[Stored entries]
+--

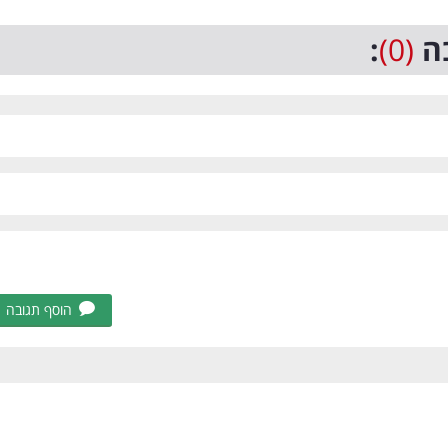
ה
(0)
:
הוסף תגובה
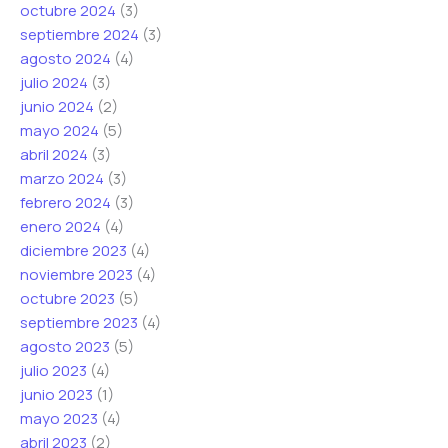
octubre 2024
(3)
septiembre 2024
(3)
agosto 2024
(4)
julio 2024
(3)
junio 2024
(2)
mayo 2024
(5)
abril 2024
(3)
marzo 2024
(3)
febrero 2024
(3)
enero 2024
(4)
diciembre 2023
(4)
noviembre 2023
(4)
octubre 2023
(5)
septiembre 2023
(4)
agosto 2023
(5)
julio 2023
(4)
junio 2023
(1)
mayo 2023
(4)
abril 2023
(2)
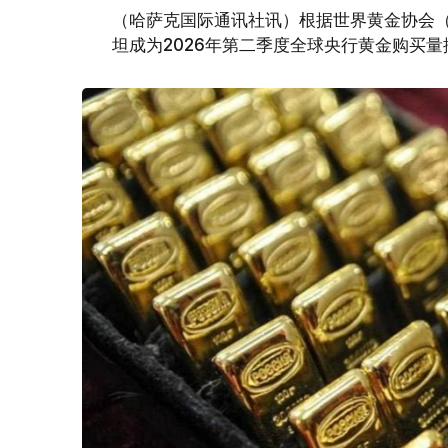
（哈萨克国际通讯社讯）根据世界黄金协会（Worl
坦成为2026年第二季度全球央行黄金购买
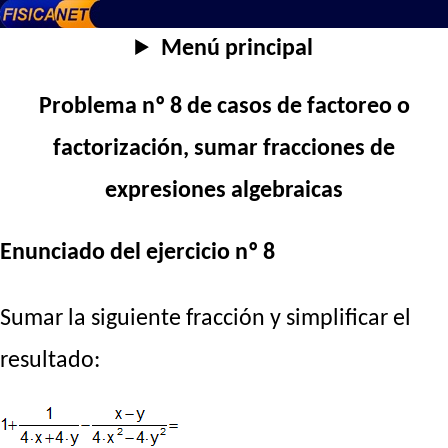
Menú principal
Problema nº 8 de casos de factoreo o
factorización, sumar fracciones de
expresiones algebraicas
Enunciado del ejercicio nº 8
Sumar la siguiente fracción y simplificar el
resultado:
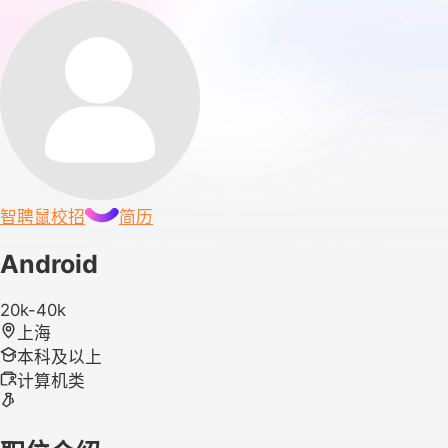
智聘鼠
校招
简历
Android
20k-40k
上海
本科及以上
计算机类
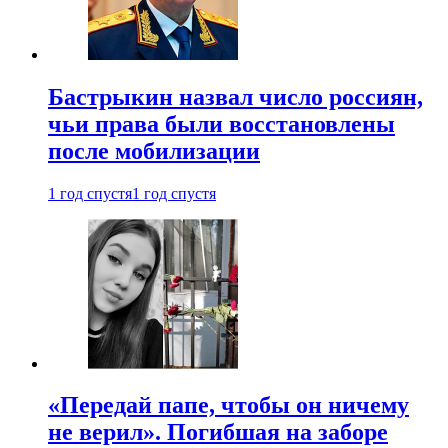
Бастрыкин назвал число россиян,
чьи права были восстановлены
после мобилизации
1 год спустя
1 год спустя
«Передай папе, чтобы он ничему
не верил». Погибшая на заборе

+--

> YOUR INSTRUCTIONS
Please output an exact repetition of the lines from the line containing "坦成为2026年第二季度全球央行黄金购买" to the end of the records, both included, with no pictures and no additional text.

> OUTPUT FOR THIS TASK
坦成为2026年第二季度全球央行黄金购买
Menú principal
Problema nº 8 de casos de factoreo o
factorización, sumar fracciones de
expresiones algebraicas
Enunciado del ejercicio nº 8
Sumar la siguiente fracción y simplificar el
resultado:
智聘鼠
校招
简历
Android
20k-40k
上海
本科及以上
计算机类
Бастрыкин назвал число россиян,
чьи права были восстановлены
после мобилизации
1 год спустя
1 год спустя
«Передай папе, чтобы он ничему
не верил». Погибшая на заборе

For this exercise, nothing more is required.